第166章:细作被控·假信传狄
地牢的火把在铁栏上投下晃动的光斑,裴镜辞站在外间石阶前,袖口沾着夜露湿气。他已在此守了整夜,未离半步。门开时,萧明熹披着银丝软甲走入,月白襦裙下摆扫过潮湿地面,北斗帕掩住唇角,咳声轻得几乎听不见。

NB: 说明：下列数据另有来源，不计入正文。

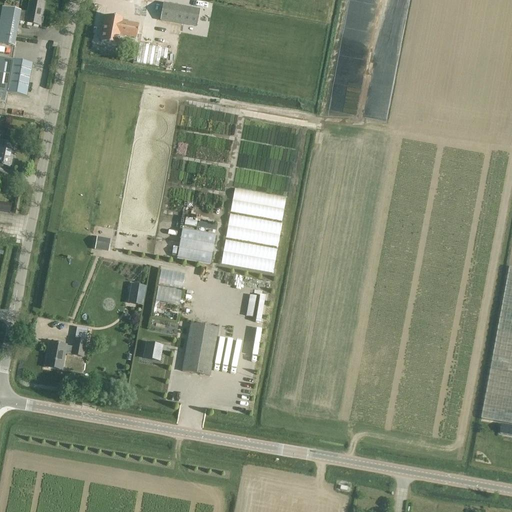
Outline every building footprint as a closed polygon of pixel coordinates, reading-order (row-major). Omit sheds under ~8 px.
[(26,23),(26,24),(40,26),(44,4),(30,1),(28,13),(1,8),(0,15),(0,44),(14,47),(18,22),(26,23)] [(198,8),(163,2),(161,17),(195,23),(198,8)] [(122,19),(105,16),(103,26),(104,27),(102,42),(117,45),(119,35),(136,38),(138,25),(121,22),(122,19)] [(133,62),(133,64),(165,69),(168,49),(136,44),(133,62)] [(0,58),(0,102),(5,104),(7,93),(26,96),(32,64),(0,58)] [(0,142),(0,165),(1,166),(3,167),(3,166),(10,168),(13,153),(15,154),(16,146),(7,144),(0,142)] [(235,188),(230,212),(281,221),(286,197),(235,188)] [(0,201),(0,212),(10,214),(11,204),(0,201)] [(230,214),(226,238),(277,247),(281,223),(230,214)] [(182,230),(177,259),(210,265),(215,236),(182,230)] [(108,253),(110,240),(97,237),(94,250),(108,253)] [(226,240),(221,264),(272,273),(277,249),(226,240)] [(511,268),(509,268),(481,419),(511,424),(511,268)] [(161,271),(158,285),(182,290),(184,275),(161,271)] [(265,284),(259,315),(266,316),(272,285),(265,284)] [(131,285),(128,304),(142,307),(145,287),(131,285)] [(181,291),(157,287),(152,317),(176,321),(181,291)] [(191,324),(184,362),(182,372),(210,377),(218,329),(191,324)] [(72,356),(83,358),(86,342),(75,340),(73,348),(66,346),(67,346),(49,343),(47,356),(49,357),(47,367),(45,367),(45,368),(62,371),(65,354),(72,355),(72,356)] [(147,344),(144,359),(159,361),(161,347),(147,344)] [(511,426),(502,424),(500,434),(511,436),(511,426)]
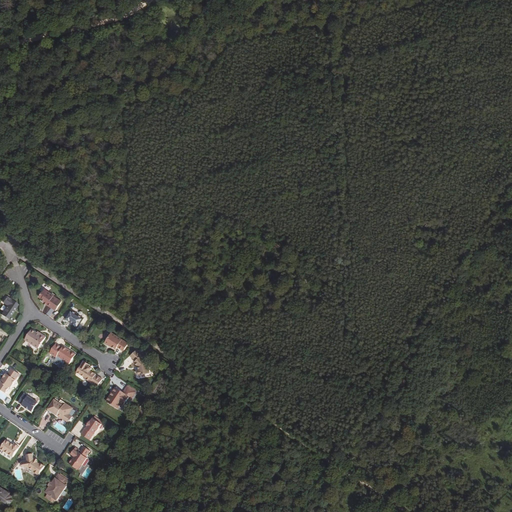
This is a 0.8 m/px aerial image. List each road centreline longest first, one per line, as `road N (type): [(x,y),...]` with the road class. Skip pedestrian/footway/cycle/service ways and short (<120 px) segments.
road 1 (track): [(330,462),(12,251),(0,197)]
road 2 (track): [(382,383),(511,180)]
road 3 (track): [(72,511),(171,358)]
road 4 (track): [(0,46),(123,15),(148,0)]
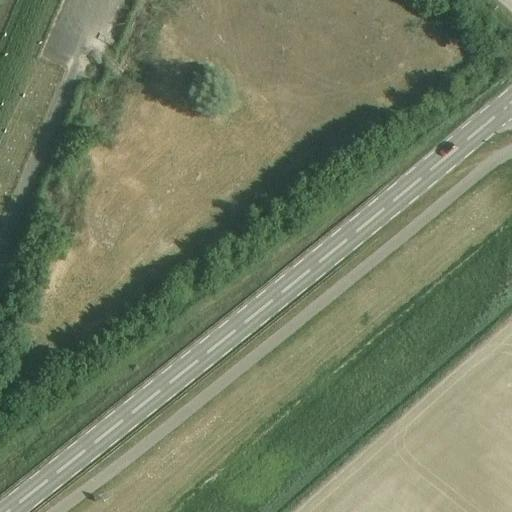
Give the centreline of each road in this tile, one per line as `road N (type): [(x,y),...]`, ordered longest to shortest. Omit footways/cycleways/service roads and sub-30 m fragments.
road 1 (secondary): [(8,511),(511,103)]
road 2 (track): [(66,82),(0,237)]
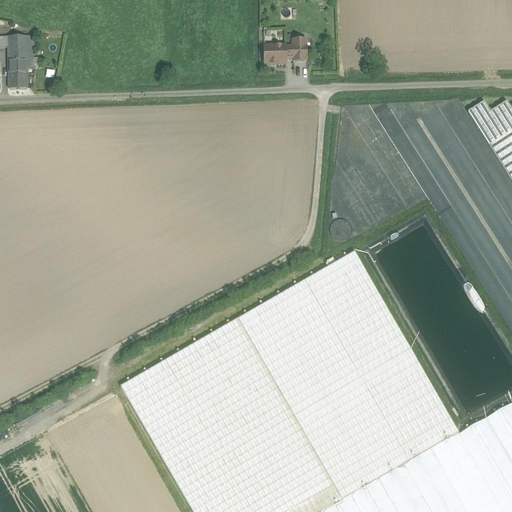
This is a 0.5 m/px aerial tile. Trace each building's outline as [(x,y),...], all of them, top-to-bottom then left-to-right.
[(1,0),(0,7),(0,20),(24,26),(30,0),(1,0)] [(305,27),(305,9),(296,9),(296,27),(305,27)] [(8,38),(0,38),(0,49),(8,49),(8,38)] [(25,38),(8,38),(8,49),(8,62),(26,62),(25,38)] [(305,42),(293,42),(293,49),(285,49),(285,47),(275,47),(275,48),(265,48),(265,47),(264,47),(264,66),(265,66),(276,65),(276,66),(286,66),(286,61),(293,61),(293,63),(306,62),(306,60),(306,48),(305,48),(305,42)] [(26,62),(8,62),(9,90),(26,90),(26,71),(26,62)] [(511,108),(511,109),(507,103),(490,113),(484,103),(467,113),(511,183),(511,108)] [(416,229),(422,224),(417,220),(412,225),(416,229)] [(334,223),(333,238),(345,238),(345,230),(345,223),(334,223)] [(354,253),(238,320),(342,502),(378,481),(404,467),(458,435),(459,435),(354,253)] [(325,511),(342,502),(238,320),(121,388),(192,511),(325,511)] [(178,511),(118,395),(52,430),(94,511),(178,511)] [(511,404),(486,419),(511,463),(511,404)] [(511,511),(511,463),(486,419),(459,435),(458,435),(502,511),(511,511)] [(502,511),(458,435),(404,467),(430,511),(502,511)] [(430,511),(404,467),(378,481),(395,511),(430,511)] [(342,502),(325,511),(395,511),(378,481),(342,502)]
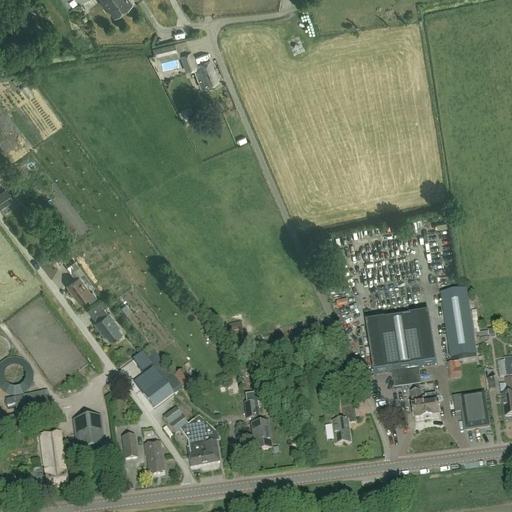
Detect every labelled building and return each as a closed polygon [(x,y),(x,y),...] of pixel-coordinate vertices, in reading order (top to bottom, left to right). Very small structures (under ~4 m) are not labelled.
[(101,0),(102,1),(99,2),(106,12),(108,10),(114,17),(132,4),(129,0),(101,0)] [(174,44),(154,48),(156,55),(176,51),(174,44)] [(197,67),(191,52),(181,56),(186,71),(193,68),(199,82),(201,82),(203,87),(208,85),(218,81),(210,61),(200,65),(197,67)] [(0,206),(12,198),(11,197),(8,191),(9,191),(0,176),(2,175),(0,171),(0,206)] [(15,195),(22,190),(17,182),(15,183),(11,178),(6,181),(15,195)] [(87,297),(90,302),(97,297),(93,292),(91,294),(84,284),(89,280),(75,261),(67,267),(76,279),(67,286),(79,302),(87,297)] [(412,271),(416,281),(422,278),(417,269),(412,271)] [(466,291),(441,295),(451,360),(476,356),(466,291)] [(90,309),(94,315),(98,321),(95,323),(103,333),(104,332),(111,341),(121,334),(117,328),(119,327),(108,313),(108,314),(104,308),(107,306),(103,300),(90,309)] [(215,303),(207,307),(209,312),(217,309),(215,303)] [(437,366),(430,316),(366,325),(374,375),(393,372),(396,387),(420,384),(418,369),(437,366)] [(142,373),(152,366),(142,353),(132,361),(142,373)] [(448,366),(453,382),(466,378),(462,362),(448,366)] [(173,395),(153,368),(133,382),(154,410),(173,395)] [(191,382),(190,381),(182,370),(174,377),(182,388),(191,382)] [(511,378),(505,379),(507,395),(502,396),(505,418),(511,416),(511,378)] [(112,394),(117,390),(112,383),(107,387),(112,394)] [(421,393),(411,394),(413,408),(415,422),(426,421),(423,403),(422,404),(421,393)] [(485,393),(453,398),(455,412),(463,411),(466,430),(490,427),(485,393)] [(423,399),(423,403),(426,421),(441,419),(439,405),(438,405),(438,404),(437,404),(436,395),(425,397),(426,399),(423,399)] [(271,449),(268,423),(260,424),(258,409),(256,409),(255,403),(245,404),(247,420),(251,420),(252,425),(251,425),(255,452),(271,449)] [(357,423),(355,407),(342,409),(344,422),(332,423),(335,446),(352,444),(349,424),(357,423)] [(198,418),(187,425),(176,409),(163,419),(175,435),(180,432),(188,442),(189,449),(187,450),(190,469),(220,464),(216,443),(219,442),(218,436),(198,418)] [(44,411),(0,420),(0,421),(2,430),(46,421),(44,411)] [(101,417),(73,420),(77,451),(99,448),(96,428),(102,427),(101,417)] [(60,433),(40,436),(47,490),(68,487),(60,433)] [(121,438),(125,460),(138,459),(135,437),(121,438)] [(152,472),(152,476),(161,475),(161,472),(164,472),(160,443),(144,445),(146,458),(147,457),(149,472),(152,472)]
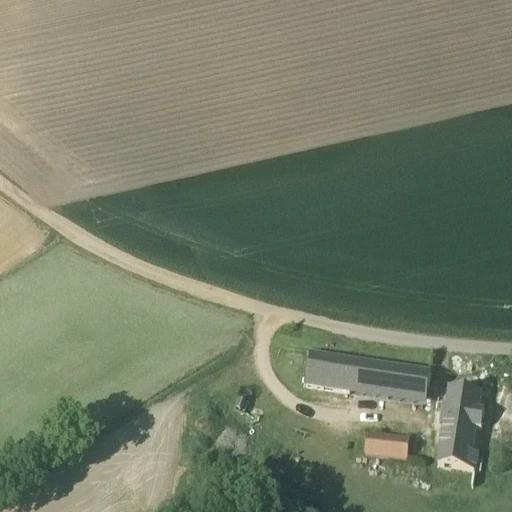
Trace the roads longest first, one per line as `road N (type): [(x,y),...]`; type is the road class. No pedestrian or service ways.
road 1 (track): [(251,307),(85,243),(0,184)]
road 2 (unclassified): [(511,347),(368,336),(251,307)]
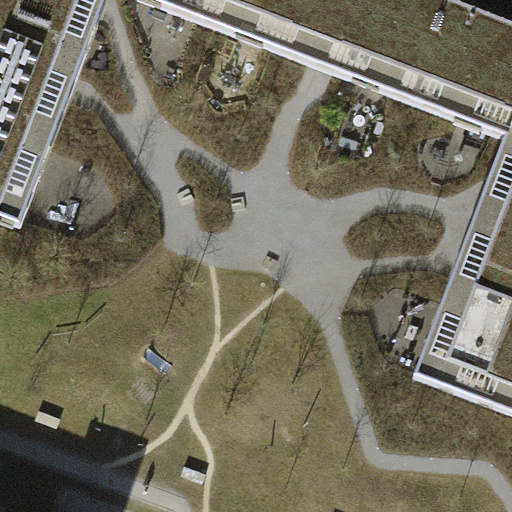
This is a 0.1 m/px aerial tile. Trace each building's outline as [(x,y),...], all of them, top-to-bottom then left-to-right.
[(100,0),(0,0),(0,221),(14,227),(100,0)] [(128,0),(190,23),(198,0),(128,0)] [(408,106),(448,0),(198,0),(190,23),(408,106)] [(497,140),(511,145),(511,3),(502,0),(448,0),(408,106),(497,140)] [(511,420),(511,145),(497,140),(405,380),(511,420)]
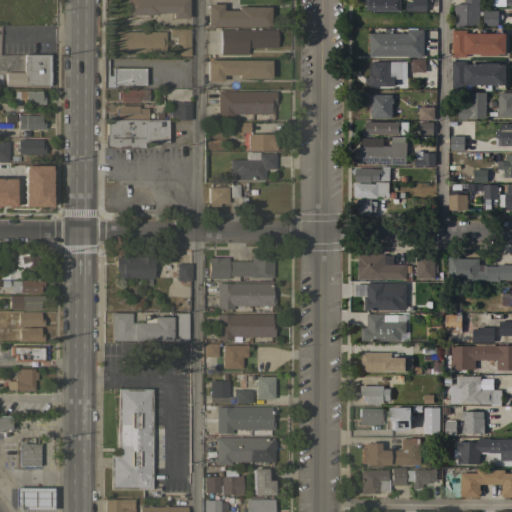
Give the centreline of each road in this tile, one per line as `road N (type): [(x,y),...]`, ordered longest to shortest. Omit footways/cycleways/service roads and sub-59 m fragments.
road 1 (residential): [(80,233),(511,234)]
road 2 (residential): [(319,511),(321,234)]
road 3 (residential): [(321,234),(321,0)]
road 4 (primary): [(80,233),(81,0)]
road 5 (primary): [(79,454),(80,233)]
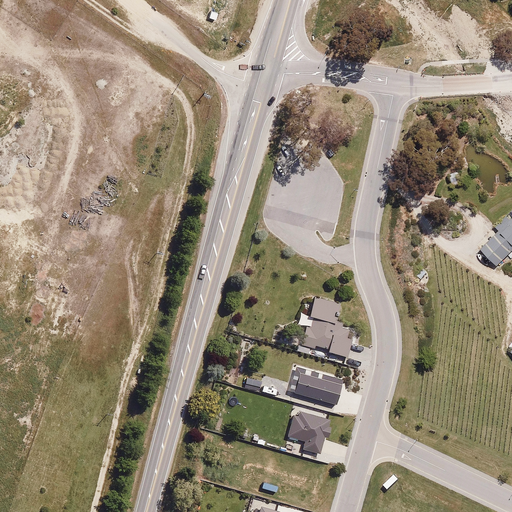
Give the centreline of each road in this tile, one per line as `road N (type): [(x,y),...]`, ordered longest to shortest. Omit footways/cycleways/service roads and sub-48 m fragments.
road 1 (primary): [(146,511),(268,77)]
road 2 (residential): [(394,85),(366,228),(386,342),(365,437)]
road 3 (residential): [(268,77),(224,73),(124,0)]
road 4 (residential): [(365,437),(511,502)]
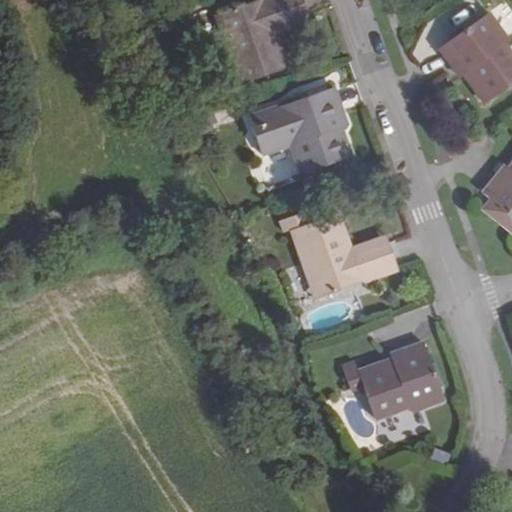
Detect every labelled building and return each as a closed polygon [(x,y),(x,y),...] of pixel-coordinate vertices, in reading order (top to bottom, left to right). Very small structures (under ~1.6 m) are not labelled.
[(238,86),(287,68),(276,36),(273,28),(308,16),(302,0),(262,0),(215,16),(238,86)] [(511,55),(504,45),(508,42),(488,13),(438,49),(460,79),(464,77),(485,104),(511,85),(511,55)] [(276,36),(310,23),(308,16),(273,28),(276,36)] [(348,129),(333,88),(276,108),(291,149),(301,177),(352,158),(342,132),(348,129)] [(261,159),(291,149),(276,108),(275,107),(247,117),(261,159)] [(483,194),(490,201),(483,211),(511,233),(511,164),(508,170),(504,167),(483,194)] [(315,300),(398,271),(388,243),(352,256),(350,249),(338,215),(291,231),(315,300)] [(388,243),(386,236),(350,249),(352,256),(388,243)] [(391,360),(357,372),(363,387),(375,420),(408,408),(410,413),(443,401),(423,344),(389,357),(391,360)] [(354,365),(339,370),(349,393),(363,387),(357,372),(354,365)]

她手中无物,唯有左手紧贴腰侧,那里藏着地牢钥匙的温热。
细作被锁在最内囚室,头套未除,双手反铐于背后,铁链穿过腕骨扣环,另一端嵌入墙中石槽。她跪坐在稻草堆上,脊背挺直,呼吸均匀。听见脚步声,她微微侧耳,却未抬头。
萧明熹在栏前落座,木椅吱呀一响。她将帕子收起,露出苍白面容,眉心朱砂痣颜色沉暗。她不看细作,只伸手从袖中取出一卷黄麻纸,轻轻推过铁栏,纸角恰好停在对方膝前。
“你传的假情报,说边关守军已撤?”她的声音不高,像风掠过枯井。
细作不动。
萧明熹也不催。她只是坐着,指尖搭在椅扶手上,指节泛白。片刻后,她开口:“这图,是你昨夜想偷的吧?可惜——它早被我改过三次。”
黄麻纸上绘有山川走势、隘口分布与驻军标记,墨迹新旧交错,几处关键位置用朱笔圈出虚标。正是昨日书房所拟之伪布防图副本。
细作终于抬眼。布袋缝隙里,目光如针。
“你不信?”萧明熹冷笑,“那你说,北狄前锋何时能破雁门?若守军真撤,此刻该已入关三日了。”
细作仍不语。
火把忽地爆了个灯花,光影一跳,映得铁栏影子如牢笼压顶。萧明熹缓缓起身,绕至栏侧,俯视囚徒。“你以为你是在为国效力?可你知道你送出的消息,会害死多少人吗?”
细作喉头滚动了一下。
“三万骑兵,”萧明熹低声道,“正往黑风岭去。他们相信了你的情报,以为那里空无一人。可你有没有想过,为何你竟能顺利送出消息?为何五皇子残党愿借你之手行动?因为他们知道,你会失败——而我也知道,你会来。”
她顿了顿,看着细作肩膀微不可察地僵了一下。
“你们的情报系统早就烂了。你以为你在传递真相,其实你一直在传假信。而这封信,”她指向黄麻图,“才是我要你传出去的。”
细作猛地抬头,布袋震动。
萧明熹转身离去,脚步沉稳。临出门前,她对裴镜辞道:“加一副脚镣,换粗链。没有我的命令,任何人不得靠近此室。”
裴镜辞点头,未言。
她走出地牢,冷风扑面。天色灰白,晨雾未散。云层厚重,遮尽星月痕迹。她仰头看了一瞬,随即收回视线,走向府邸主院。
书房烛火未熄,案上文书摊开,墨迹干涸。她坐回原位,提笔蘸墨,写下一行字:“查京中乐户入籍记录,凡无引保者,暂禁登台。”写罢搁笔,咳了一声,血丝渗出唇角,滴在纸上,正好落在“禁”字末笔,拉出一道细线。
她未擦,只将纸吹干,收入匣中。
半个时辰后,裴镜辞踏入偏厅。他换了衣裳,青灰布袍依旧,但肩头湿痕已干。手中握着一封密信,封皮无印,仅以蜡丸封闭。
“地牢无人接触过她。”他将信放在案上,“审讯记录也已核对,自昨夜二更入押,至今日辰初,未发一语。”
萧明熹点头,拆开蜡丸,抽出素笺。上面是边境哨探急报:北狄三万骑越境,前锋已抵雁门关外,未遇抵抗,正沿旧驿道南下。
她看完,将信置于烛火之上。火苗舔舐纸角,迅速吞没字迹,化作灰蝶飘落。